La crianza, un cambio de reglas constante: cómo acompañar en cada etapa
Los hijos nacen, son acunados, alimentados cuerpo a cuerpo. Lloran para luego ser capaces de expresar en palabras necesidades, emociones, enojos. Tambalean en sus primeros pasos hasta que pisan firme. Son llevados a la guardería, luego al jardín de infantes; a la escuela primaria. Piden la mano para cruzar la calle, la sueltan al sentirse seguros. Durante la pubertad experimentan la transformación de sus cuerpos; años después son adolescentes que asisten al secundario; veranean con amigos. Eligen qué estudiar, o no. Y se van de casa. ¿Qué hacer frente a esta aventura que supone aceptación y adaptación constante por quienes ejercen funciones maternas y paternas?
“Estas funciones, aunque diferentes, en algo se parecen”, sostiene la psicóloga Susana Awiron, especialista en niñez y adolescencia, miembro de la Asociación Piscoanalítica Argentina (APA). “Lo fundante es la capacidad de contener en las distintas etapas; contactar con la singularidad del hijo –seguro difiere a la imaginada- y poder alejarse o acercarse, de acuerdo a las particularidades de cada momento”.
La primera separación ocurre durante el parto: el hijo, para nacer, debe tener la fuerza suficiente para alejarse del cuerpo en el que se gestó. La madre, al alimentarlo, lo acerca nuevamente y, a la vez, soporta llantos y frustraciones. “Eso permite al bebé -después al nene, luego al joven- encontrar sus propios recursos”, afirma Awiron.
El padre cumple un rol diferente, aunque fundamental, agrega Nora Koremblit de Vinacur, psicoanalista, miembro titular de APA. “En la medida que sea capaz de sostener la díada madre–hijo, y no entre en competencia de roles, ambos comparten una buena crianza desde el inicio. A medida que va creciendo, la madre debe separarse para ayudar a la autonomía del hijo; el padre, o quien ejerza el rol paterno, debe acompañar, ofrecer otras alternativas; paulatinamente, va entrando en escena con un rol más activo”.
Cada momento con su particularidad. El inicio de la primaria, por ejemplo, no sólo reafirma la sociabilidad del niño sino que pone en juego lo intelectual; a veces, genera angustia en padres y madres, preocupa que cumpla ciertas expectativas. “El desafío es ver lo propio y descubrir qué trae cada hijo, entender qué necesita. En general, es más difícil con el primero, con él van confirmando si son buenos padres; con el segundo están más tranquilos”, reflexiona Awiron.
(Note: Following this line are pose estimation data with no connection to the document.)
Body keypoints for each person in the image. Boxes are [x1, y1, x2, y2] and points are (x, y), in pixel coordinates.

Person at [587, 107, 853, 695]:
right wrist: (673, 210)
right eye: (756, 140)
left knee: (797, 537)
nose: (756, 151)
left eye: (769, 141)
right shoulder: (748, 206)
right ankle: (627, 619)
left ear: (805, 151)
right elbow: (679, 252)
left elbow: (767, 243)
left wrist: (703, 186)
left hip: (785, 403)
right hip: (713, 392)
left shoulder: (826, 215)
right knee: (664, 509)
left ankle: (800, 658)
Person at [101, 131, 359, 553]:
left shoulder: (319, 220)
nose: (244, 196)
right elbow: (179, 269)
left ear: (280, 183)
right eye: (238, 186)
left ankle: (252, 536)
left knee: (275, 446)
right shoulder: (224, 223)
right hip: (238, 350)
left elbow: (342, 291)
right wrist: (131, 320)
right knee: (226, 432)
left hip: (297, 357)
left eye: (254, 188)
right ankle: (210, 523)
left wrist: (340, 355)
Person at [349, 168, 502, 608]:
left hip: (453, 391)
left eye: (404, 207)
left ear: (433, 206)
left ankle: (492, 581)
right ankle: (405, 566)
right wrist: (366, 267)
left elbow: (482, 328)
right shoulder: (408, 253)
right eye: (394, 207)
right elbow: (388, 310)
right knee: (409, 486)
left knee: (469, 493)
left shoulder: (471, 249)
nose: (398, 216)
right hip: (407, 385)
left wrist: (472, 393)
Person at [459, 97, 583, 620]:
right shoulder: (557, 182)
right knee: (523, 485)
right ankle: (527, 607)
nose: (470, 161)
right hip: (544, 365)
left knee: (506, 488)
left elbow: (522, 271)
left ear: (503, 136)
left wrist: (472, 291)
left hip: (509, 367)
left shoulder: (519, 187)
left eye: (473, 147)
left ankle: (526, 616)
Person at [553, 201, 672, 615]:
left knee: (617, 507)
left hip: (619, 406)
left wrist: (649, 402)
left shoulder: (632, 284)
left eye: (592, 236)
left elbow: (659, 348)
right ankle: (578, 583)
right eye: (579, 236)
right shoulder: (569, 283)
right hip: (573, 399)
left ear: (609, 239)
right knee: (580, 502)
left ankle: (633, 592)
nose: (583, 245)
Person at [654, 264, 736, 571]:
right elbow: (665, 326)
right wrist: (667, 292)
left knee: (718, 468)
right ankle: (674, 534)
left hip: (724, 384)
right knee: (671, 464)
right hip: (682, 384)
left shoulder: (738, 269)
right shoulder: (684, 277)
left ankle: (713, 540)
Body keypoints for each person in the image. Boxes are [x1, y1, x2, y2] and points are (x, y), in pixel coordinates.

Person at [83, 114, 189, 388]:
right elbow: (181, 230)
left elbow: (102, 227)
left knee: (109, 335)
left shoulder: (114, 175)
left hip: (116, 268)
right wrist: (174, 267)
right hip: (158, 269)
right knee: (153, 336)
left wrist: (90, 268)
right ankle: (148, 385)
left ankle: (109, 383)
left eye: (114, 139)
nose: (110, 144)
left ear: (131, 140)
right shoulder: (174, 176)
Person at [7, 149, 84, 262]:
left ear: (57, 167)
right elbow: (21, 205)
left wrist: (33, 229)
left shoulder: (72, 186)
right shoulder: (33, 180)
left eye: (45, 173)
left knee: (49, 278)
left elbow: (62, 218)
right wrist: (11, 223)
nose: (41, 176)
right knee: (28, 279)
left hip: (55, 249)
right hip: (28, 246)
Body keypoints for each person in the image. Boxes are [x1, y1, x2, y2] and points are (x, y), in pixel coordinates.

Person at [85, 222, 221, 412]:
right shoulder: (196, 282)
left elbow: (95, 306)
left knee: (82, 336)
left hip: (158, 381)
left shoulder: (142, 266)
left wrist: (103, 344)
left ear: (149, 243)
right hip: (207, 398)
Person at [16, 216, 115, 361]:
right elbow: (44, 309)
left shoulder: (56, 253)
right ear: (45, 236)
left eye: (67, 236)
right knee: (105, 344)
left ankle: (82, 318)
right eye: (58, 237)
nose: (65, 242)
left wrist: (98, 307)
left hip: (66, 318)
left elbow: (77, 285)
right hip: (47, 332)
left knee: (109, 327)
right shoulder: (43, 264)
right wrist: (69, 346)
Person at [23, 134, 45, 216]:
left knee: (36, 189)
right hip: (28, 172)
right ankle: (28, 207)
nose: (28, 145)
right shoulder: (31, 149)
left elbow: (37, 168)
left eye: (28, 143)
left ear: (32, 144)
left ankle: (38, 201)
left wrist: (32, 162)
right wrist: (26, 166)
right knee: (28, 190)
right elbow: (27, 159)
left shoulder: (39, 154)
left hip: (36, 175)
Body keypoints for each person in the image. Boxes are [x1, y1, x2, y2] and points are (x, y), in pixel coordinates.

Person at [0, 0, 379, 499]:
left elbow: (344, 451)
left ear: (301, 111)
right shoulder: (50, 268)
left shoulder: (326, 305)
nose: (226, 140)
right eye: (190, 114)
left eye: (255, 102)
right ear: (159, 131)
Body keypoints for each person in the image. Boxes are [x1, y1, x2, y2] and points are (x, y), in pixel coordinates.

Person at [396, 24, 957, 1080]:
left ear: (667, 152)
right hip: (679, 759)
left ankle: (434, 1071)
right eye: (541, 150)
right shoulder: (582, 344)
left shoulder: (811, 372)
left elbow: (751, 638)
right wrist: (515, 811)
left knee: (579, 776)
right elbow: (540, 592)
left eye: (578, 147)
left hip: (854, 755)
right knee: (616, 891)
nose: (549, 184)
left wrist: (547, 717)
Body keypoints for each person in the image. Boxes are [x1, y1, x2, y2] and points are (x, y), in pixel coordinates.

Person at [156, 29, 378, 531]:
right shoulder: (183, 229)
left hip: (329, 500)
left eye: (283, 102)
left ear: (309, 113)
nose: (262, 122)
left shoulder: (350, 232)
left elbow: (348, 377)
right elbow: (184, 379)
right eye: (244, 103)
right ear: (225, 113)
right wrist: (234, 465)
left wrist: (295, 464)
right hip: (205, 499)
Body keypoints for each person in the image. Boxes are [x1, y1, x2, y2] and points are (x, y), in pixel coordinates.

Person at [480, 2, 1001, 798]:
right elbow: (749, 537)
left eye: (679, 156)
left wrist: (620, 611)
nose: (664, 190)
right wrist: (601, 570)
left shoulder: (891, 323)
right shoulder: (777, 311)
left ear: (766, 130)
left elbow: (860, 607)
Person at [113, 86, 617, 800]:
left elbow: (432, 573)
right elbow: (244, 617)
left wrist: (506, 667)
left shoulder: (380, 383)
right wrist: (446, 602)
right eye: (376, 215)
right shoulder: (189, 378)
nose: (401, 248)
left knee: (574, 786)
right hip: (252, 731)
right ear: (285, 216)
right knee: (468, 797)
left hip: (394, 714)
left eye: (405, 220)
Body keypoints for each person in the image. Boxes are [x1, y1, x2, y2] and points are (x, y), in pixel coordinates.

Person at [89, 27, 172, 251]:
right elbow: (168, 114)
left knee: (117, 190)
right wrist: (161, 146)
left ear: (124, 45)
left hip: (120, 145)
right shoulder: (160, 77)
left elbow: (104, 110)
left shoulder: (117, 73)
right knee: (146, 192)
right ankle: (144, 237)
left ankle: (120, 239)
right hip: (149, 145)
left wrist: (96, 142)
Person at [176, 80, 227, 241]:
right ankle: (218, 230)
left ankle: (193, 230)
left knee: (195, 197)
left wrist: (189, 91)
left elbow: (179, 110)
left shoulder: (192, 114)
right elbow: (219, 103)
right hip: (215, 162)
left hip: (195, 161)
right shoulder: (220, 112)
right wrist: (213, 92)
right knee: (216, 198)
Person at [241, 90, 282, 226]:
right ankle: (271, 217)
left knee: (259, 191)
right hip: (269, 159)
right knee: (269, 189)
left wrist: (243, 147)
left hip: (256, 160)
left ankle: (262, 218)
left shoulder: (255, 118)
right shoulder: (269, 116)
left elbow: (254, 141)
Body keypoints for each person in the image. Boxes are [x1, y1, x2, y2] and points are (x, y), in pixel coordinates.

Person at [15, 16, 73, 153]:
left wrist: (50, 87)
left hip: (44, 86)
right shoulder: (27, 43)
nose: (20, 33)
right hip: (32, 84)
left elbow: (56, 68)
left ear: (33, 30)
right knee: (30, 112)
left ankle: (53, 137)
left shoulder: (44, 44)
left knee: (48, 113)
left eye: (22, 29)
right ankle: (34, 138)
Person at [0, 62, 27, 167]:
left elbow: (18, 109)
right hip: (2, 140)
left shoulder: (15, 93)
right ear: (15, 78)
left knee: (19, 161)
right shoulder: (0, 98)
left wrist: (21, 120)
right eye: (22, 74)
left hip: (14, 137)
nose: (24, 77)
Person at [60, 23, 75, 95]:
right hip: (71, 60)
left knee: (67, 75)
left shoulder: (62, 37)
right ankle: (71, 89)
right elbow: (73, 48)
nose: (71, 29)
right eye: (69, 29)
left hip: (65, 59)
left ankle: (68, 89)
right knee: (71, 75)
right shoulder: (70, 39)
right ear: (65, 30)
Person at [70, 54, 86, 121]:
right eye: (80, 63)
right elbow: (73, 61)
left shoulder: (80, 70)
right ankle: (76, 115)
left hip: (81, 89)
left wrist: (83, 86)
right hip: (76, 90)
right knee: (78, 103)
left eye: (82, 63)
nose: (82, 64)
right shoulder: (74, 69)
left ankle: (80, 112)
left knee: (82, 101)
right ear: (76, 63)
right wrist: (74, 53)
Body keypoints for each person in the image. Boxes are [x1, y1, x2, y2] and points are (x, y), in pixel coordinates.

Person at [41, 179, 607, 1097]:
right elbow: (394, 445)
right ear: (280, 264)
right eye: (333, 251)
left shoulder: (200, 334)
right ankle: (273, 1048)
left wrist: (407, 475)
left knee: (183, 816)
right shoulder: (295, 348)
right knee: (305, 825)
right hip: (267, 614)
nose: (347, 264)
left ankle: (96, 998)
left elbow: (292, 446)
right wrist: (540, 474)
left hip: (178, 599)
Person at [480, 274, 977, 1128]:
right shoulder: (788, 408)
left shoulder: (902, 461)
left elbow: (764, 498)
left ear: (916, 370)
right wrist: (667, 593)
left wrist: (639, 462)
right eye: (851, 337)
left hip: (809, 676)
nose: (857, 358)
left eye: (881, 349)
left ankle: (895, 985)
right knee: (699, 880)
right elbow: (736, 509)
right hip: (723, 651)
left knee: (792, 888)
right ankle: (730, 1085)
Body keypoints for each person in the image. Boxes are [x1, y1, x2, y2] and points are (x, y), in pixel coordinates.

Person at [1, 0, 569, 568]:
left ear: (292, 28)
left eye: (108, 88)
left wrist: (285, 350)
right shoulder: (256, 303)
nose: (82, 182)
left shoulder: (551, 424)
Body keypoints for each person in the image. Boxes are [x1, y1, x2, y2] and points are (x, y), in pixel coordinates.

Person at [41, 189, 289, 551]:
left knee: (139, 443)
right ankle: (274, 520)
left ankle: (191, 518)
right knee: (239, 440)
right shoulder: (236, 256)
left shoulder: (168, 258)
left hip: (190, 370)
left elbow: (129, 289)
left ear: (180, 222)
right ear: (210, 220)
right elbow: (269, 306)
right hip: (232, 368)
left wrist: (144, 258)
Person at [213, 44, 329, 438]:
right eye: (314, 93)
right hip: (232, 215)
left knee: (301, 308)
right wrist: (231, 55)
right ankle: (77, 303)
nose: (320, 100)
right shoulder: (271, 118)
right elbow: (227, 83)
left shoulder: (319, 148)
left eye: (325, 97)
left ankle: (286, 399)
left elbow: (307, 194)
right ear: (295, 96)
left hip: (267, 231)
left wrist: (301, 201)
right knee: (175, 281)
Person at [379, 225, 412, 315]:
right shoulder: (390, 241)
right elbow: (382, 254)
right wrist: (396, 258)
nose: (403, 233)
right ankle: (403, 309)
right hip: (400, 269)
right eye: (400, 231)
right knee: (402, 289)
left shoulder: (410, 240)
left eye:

En la pubertad, el cambio corporal implica la aparición de la sexualidad. Momento intenso; padres e hijos se encuentran con un cuerpo desconocido. “A veces, la sexualidad de un hijo lleva a enfrentar la vivencia de la propia sexualidad y crecimiento”, afirma.
La sugerencia para los adultos, durante esta etapa, es ofrecer información gradual, no invasiva; estar abiertos a la escucha que abre al diálogo. “La adolescencia, en cambio, abre nuevos conflictos: los hijos deben atravesar el duelo por su cuerpo y por los padres idealizados durante la infancia”, sostiene Awiron.
¿Qué queda por hacer? La profesional sostiene que quienes ejerzan funciones paternas y maternas enfrentan una tarea difícil: por un lado, es necesario que favorezcan el distanciamiento la rebeldía es necesaria para lograr diferenciarse y conseguir autonomía-, al mismo tiempo, deben poner orden que es otra manera de contener.
Cabe saber si existe una mejor manera de acompañar al adolescente. Así lo entiende Koremblit: “En una buena pareja es conveniente que puedan consensuar antes de conversar con el hijo. Suena a ideal, a veces se puede, otras no; sin embargo, el respeto mutuo es el mejor modelo que los adultos pueden ofrecer”.